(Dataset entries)
========

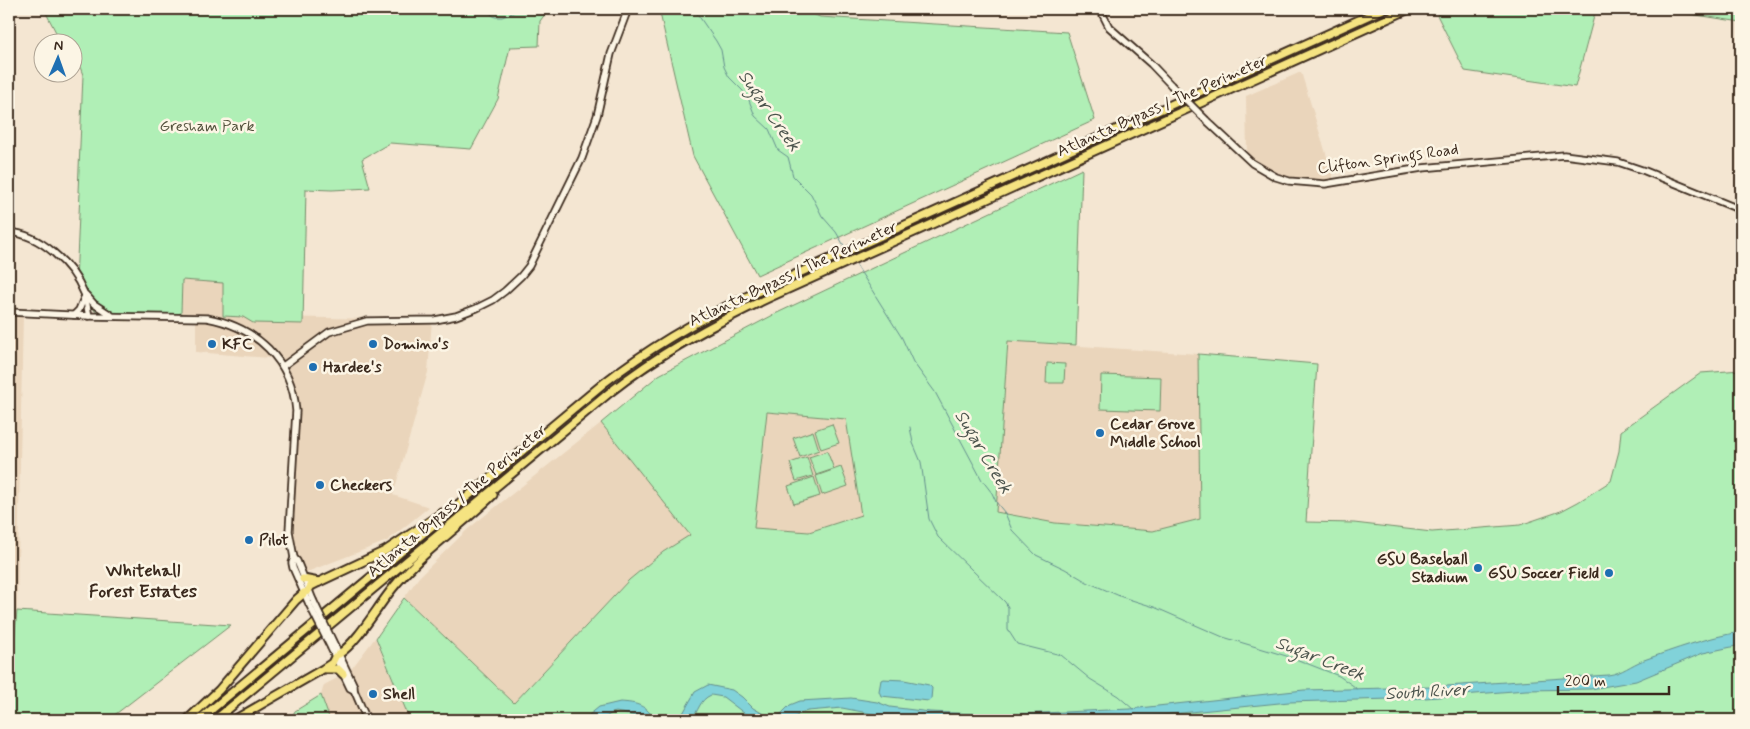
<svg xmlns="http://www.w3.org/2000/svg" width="1750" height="729" font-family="Mynerve,sans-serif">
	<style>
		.built { fill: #ead5bb }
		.green { fill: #b0efb6; stroke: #768c6a; fill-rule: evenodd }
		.water { fill: #81d2d9; stroke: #658f8e }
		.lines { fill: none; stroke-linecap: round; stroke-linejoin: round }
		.stream { stroke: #658f8e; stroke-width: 1 }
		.secondary-casing { stroke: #3b2a1e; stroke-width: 9 }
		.highway-casing { stroke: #3b2a1e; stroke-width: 11 }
		.secondary { stroke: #fcf5e5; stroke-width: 5.5 }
		.highway { stroke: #f5e381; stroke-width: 7 }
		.secondary-bridge-casing { stroke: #3b2a1e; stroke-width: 9; stroke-linecap: butt }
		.secondary-bridge { stroke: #fcf5e5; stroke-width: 5.5 }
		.poi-dot { fill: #1f6fb2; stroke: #fcf5e5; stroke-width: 2 }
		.labels { text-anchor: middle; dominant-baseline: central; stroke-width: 5; stroke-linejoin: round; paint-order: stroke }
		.street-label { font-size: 16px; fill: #3b2a1e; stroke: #fcf5e5 }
		.park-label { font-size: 16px; fill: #52513c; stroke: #fcf5e5 }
		.poi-label { font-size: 16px; font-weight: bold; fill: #3b2a1e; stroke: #fcf5e5; text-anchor: start }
		.water-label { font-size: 18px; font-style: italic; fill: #4c544d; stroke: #fcf5e5 }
		.neighbourhood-label { font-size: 18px; font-weight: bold; fill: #3b2a1e; stroke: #fcf5e5 }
	</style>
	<rect width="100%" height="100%" fill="#f4e6d2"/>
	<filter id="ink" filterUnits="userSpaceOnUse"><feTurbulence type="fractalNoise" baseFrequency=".02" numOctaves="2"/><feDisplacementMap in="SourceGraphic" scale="10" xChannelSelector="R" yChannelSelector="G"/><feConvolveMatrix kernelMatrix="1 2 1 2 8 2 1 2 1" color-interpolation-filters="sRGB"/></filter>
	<g filter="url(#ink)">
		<g class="built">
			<path d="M1301,72L1335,183L1284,176L1247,158L1246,96Z"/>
			<path d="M182,280L224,283L223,316L432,320L428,372L393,495L429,507L387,541L299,575L292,569L290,511L294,390L281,359L196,352V317L181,313Z"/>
			<path d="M9,312L23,313L17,611L9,694Z"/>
			<path d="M1008,341L1198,354L1200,519L1153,531L1055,523L996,511Z"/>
			<path d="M767,412L846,419L861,515L809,532L754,528Z"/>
			<path d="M601,423L691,535L663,552L629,580L514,703L404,598L419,577L468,529Z"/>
			<path d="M375,638L410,720H330L321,695L324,685L349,672Z"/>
		</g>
		<g class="green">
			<path d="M44,9H549L540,21L539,46L510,47L498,99L471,149L390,143L362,159L370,188L332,190L306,189L303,324L253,323L243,317L223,316V283L182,280L181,313L196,317H145L95,311L76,282L80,192H78L83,75L73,48L72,42H61Z"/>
			<path d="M659,9H800L820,17L1067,32L1095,120L757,275L693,156Z"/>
			<path d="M1452,9H1596L1575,87L1465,71L1437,15Z"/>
			<path d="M1658,9H1741V22Z"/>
			<path d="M1082,169L1076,345L1008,341L996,512L1055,523L1153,531L1200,519L1198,354L1317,364L1306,522L1354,523L1432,532L1520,525L1561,511L1578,502L1611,481L1619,451L1621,431L1701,373L1741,370L1739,484L1741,485V720H410L376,638L404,598L514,703L629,580L663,552L690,535L601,423L659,375L777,313ZM767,412L846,419L861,515L809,532L754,528Z"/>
			<path d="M1047,363L1065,364L1064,383H1046Z"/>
			<path d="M1101,375L1161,377L1160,411L1100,409Z"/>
			<path d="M832,424L839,443L821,449L815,430Z"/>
			<path d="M813,431L819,450L800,457L793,438Z"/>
			<path d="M827,451L834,469L816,475L809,457Z"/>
			<path d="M807,457L813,476L796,481L790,463Z"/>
			<path d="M841,467L848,486L822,495L816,476Z"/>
			<path d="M814,477L820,496L794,504L788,486Z"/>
			<path d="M17,611L231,625L108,720H9V694Z"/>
			<path d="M321,695L330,720H290L295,711Z"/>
		</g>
		<g class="water">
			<path d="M1741,632V645L1703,653L1636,681L1591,689L1526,690L1425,698L1289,702L1161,715L1114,718L1055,717L1029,720H931L878,715L842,708L808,711L800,713L792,720H753L723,697L711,695C699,700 699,711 691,720H674L682,715L695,692L708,685L732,690L742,697L753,708L767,716L774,717L781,714L790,705L800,701L851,698L877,702L890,707L930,712L998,715L1130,709L1304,690L1432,687L1608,675C1623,673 1630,665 1644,660C1675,649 1708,637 1741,632Z"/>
			<path d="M883,679L904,680L929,685L932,688L931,699L929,701L881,696L879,691L881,680Z"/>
			<path d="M620,702C637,703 646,705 655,720H642L636,716L616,712L612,713L601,720H583L599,707Z"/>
		</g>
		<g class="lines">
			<g class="stream">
				<path d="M484,9L495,17H502L515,12H551L554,9"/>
				<path d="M694,9L716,41L721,50L724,67L729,77L747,95L755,116L769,129L778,150L788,157L793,176L811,194L822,216L836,232L846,249"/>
				<path d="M855,263L902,338L913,362L935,392L982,480L992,493L996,502L1005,513L1012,530L1036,555L1065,569L1087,582L1122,597L1154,607L1223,637L1293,658L1339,676L1355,687L1356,689"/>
				<path d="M910,427L913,443L921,462L929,519L938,537L1005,602L1008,607V630L1017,644L1061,655L1090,679L1118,696L1133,709"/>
			</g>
			<defs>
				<g id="secondary">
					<path d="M1100,9L1109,27L1151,64L1171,85"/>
					<path d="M1206,120L1252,163L1276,177L1289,181L1325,184L1422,168L1564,155L1618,162L1645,171L1741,210"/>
					<path d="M9,232C40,234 73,265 84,293C87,300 87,309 89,316"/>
					<path d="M86,295L94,304L111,315"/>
					<path d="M9,312L89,316L207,318C256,327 292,360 296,411L289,531L294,558L292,563L293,568L309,604"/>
					<path d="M74,315L79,310L84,298"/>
					<path d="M283,366L329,332L367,321L435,320L456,316L477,308L493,300L505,291L521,276L529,266L582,158L597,116L611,54L628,9"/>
					<path d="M294,558L297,561L313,600"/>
					<path d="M335,646L354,686V690L367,720"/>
					<path d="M331,648L350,688L354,690"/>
				</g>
				<g id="highway">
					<path d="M303,579L319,582"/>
					<path d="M308,591L311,586L319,582L385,551L442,513"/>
					<path d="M339,654C359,641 380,602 397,583C425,550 462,525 493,495"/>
					<path d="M326,669H338L343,674"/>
					<path d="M187,720L219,690L296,600L304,593"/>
					<path d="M199,720L604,383C649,348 697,320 748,296L1383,9"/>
					<path d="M215,720L609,393C658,354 711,325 768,298L1409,9"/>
					<path d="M234,720L323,669L332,663L335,657"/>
				</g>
			</defs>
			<use href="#secondary" class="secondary-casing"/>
			<use href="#highway" class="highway-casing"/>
			<use href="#secondary" class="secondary"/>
			<use href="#highway" class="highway"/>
			<defs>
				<g id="secondary-bridge">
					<path d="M1171,85L1206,120"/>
					<path d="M313,600L335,646"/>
					<path d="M309,604L331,648"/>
				</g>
			</defs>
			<use href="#secondary-bridge" class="secondary-bridge-casing"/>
			<use href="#secondary-bridge" class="secondary-bridge"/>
		</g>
	</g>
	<g class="poi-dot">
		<circle cx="212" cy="344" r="5"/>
		<circle cx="373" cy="344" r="5"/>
		<circle cx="313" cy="367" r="5"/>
		<circle cx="1100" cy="433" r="5"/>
		<circle cx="320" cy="485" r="5"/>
		<circle cx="249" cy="540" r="5"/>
		<circle cx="1478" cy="568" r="5"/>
		<circle cx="1609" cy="573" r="5"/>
		<circle cx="373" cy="694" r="5"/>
	</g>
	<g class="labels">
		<g class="street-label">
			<text transform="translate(1162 106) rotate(-24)">Atlanta Bypass / The Perimeter</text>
			<text transform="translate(1388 159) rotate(-8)">Clifton Springs Road</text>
			<text transform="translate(793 274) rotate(-25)">Atlanta Bypass / The Perimeter</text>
			<text transform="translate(457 501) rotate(-40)">Atlanta Bypass / The Perimeter</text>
		</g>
		<g class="park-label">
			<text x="207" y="126">Gresham Park</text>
		</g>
		<g class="poi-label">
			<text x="222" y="344">KFC</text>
			<text x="383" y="344">Domino's</text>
			<text x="323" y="367">Hardee's</text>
			<text x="1110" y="424">Cedar Grove<tspan x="1110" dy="18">Middle School</tspan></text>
			<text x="330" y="485">Checkers</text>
			<text x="259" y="540">Pilot</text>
			<text x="1468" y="559" text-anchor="end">GSU Baseball<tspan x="1468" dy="18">Stadium</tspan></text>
			<text x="1599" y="573" text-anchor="end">GSU Soccer Field</text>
			<text x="383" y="694">Shell</text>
		</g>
		<g class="water-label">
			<text transform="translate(769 111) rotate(55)">Sugar Creek</text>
			<text transform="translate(983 452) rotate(59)">Sugar Creek</text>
			<text transform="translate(1320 659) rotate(21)">Sugar Creek</text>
			<text transform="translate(1427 692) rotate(-3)">South River</text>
		</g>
		<g class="neighbourhood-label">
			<text x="143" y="571">Whitehall<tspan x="143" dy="21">Forest Estates</tspan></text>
		</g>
	</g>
	<rect width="1750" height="729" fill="none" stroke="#fcf5e5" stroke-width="30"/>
	<rect x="15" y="15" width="1720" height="699" fill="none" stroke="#3b2a1e" stroke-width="2" filter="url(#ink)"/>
	<g transform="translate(58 58) rotate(2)"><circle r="24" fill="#fcf5e5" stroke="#afa495"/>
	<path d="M0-4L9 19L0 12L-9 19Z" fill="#1f6fb2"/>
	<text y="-8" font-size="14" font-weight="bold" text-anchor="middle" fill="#3b2a1e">N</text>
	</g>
	<path d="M1558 686v8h111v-8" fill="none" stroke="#3b2a1e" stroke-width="2.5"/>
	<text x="1565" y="686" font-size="15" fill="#3b2a1e" stroke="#fcf5e5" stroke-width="4" paint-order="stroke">200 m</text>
</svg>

========

From the records, work out how many lines include "linejoin" and respond with the number only.

2